▶ [What you are asked to do]: Scan the entries below. List each line with "Wright".

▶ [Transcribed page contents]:
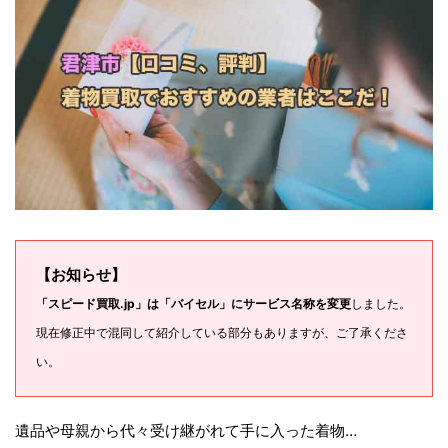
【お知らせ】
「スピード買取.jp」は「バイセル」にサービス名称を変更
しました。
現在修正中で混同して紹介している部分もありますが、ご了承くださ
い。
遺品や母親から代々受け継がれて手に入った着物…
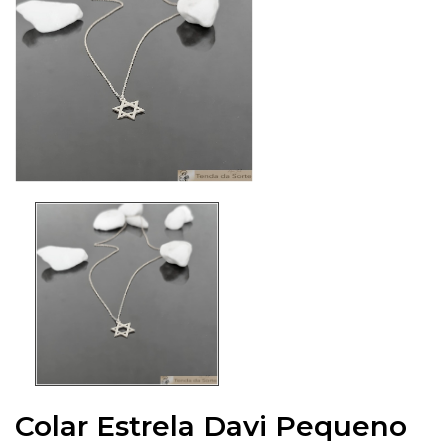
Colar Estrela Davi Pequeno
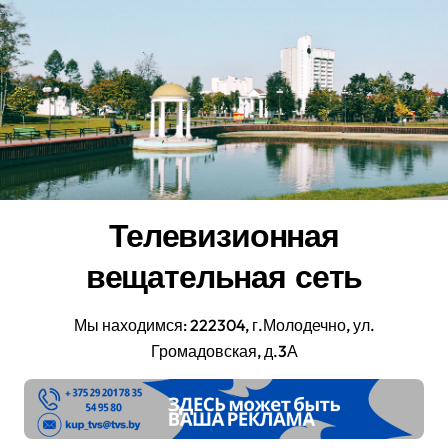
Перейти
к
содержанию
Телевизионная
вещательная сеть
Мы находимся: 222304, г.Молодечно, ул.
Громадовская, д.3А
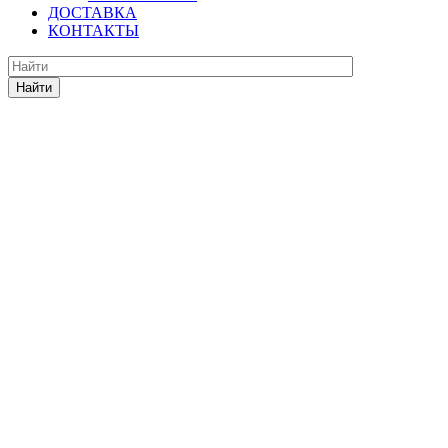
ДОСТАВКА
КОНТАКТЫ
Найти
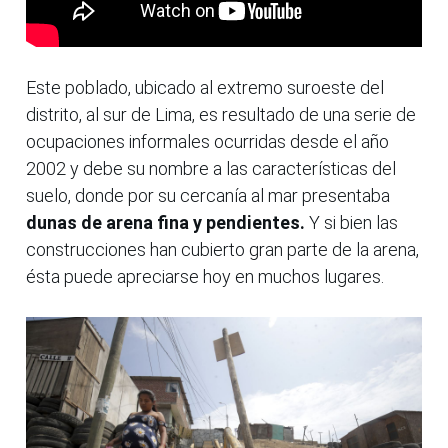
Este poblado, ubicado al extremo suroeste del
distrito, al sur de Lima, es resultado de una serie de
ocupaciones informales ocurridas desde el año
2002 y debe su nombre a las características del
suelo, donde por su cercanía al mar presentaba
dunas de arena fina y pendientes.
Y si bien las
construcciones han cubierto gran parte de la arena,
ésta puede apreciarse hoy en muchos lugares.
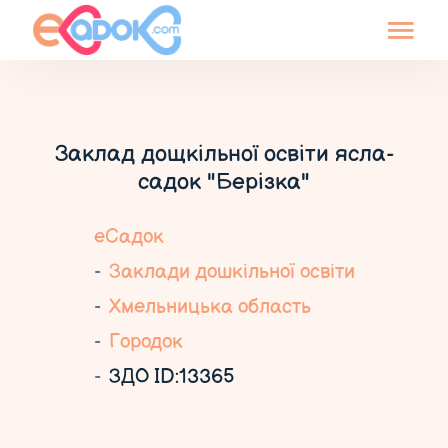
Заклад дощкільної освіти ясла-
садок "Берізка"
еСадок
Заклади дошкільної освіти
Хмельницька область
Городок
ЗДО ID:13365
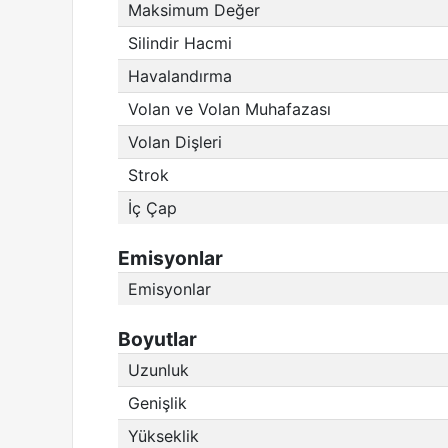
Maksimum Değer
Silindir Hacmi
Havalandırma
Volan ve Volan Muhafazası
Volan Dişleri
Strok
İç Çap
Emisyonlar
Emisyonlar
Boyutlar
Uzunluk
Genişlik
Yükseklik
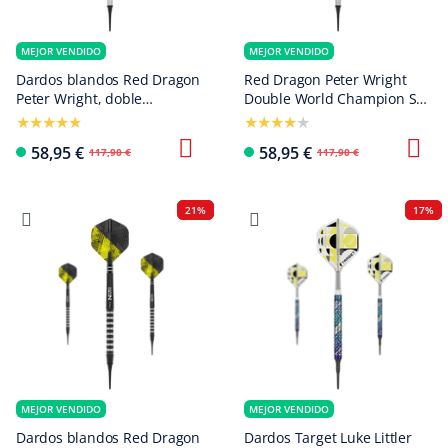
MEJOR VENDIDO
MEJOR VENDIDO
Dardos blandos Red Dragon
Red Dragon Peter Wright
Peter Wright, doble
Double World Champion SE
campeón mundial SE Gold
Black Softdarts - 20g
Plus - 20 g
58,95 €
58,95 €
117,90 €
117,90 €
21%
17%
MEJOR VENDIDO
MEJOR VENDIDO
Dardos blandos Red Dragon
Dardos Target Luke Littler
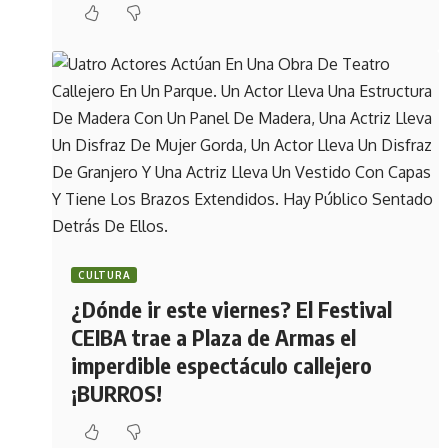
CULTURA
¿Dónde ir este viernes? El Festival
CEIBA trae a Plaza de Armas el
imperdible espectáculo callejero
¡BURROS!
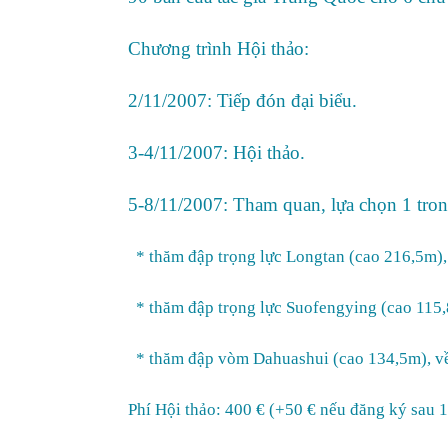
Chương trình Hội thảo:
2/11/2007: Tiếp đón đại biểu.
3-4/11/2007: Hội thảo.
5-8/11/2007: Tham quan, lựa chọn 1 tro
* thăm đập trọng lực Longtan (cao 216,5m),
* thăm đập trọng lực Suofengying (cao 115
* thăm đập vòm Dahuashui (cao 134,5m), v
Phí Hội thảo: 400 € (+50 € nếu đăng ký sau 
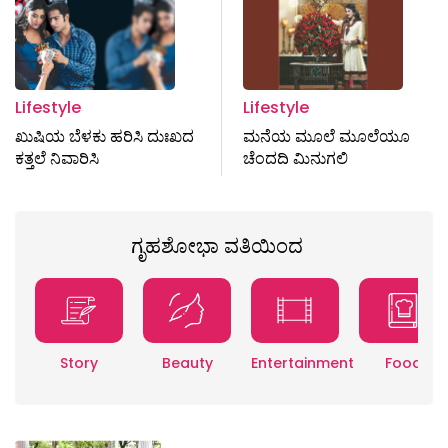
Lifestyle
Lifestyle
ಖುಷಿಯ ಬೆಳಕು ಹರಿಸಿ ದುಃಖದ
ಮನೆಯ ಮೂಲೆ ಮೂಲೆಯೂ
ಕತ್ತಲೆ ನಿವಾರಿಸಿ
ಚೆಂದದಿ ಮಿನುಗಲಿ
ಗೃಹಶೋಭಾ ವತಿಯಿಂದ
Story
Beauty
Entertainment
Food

▶ [Response box]:
Red Dragon Peter Wright
Peter Wright, doble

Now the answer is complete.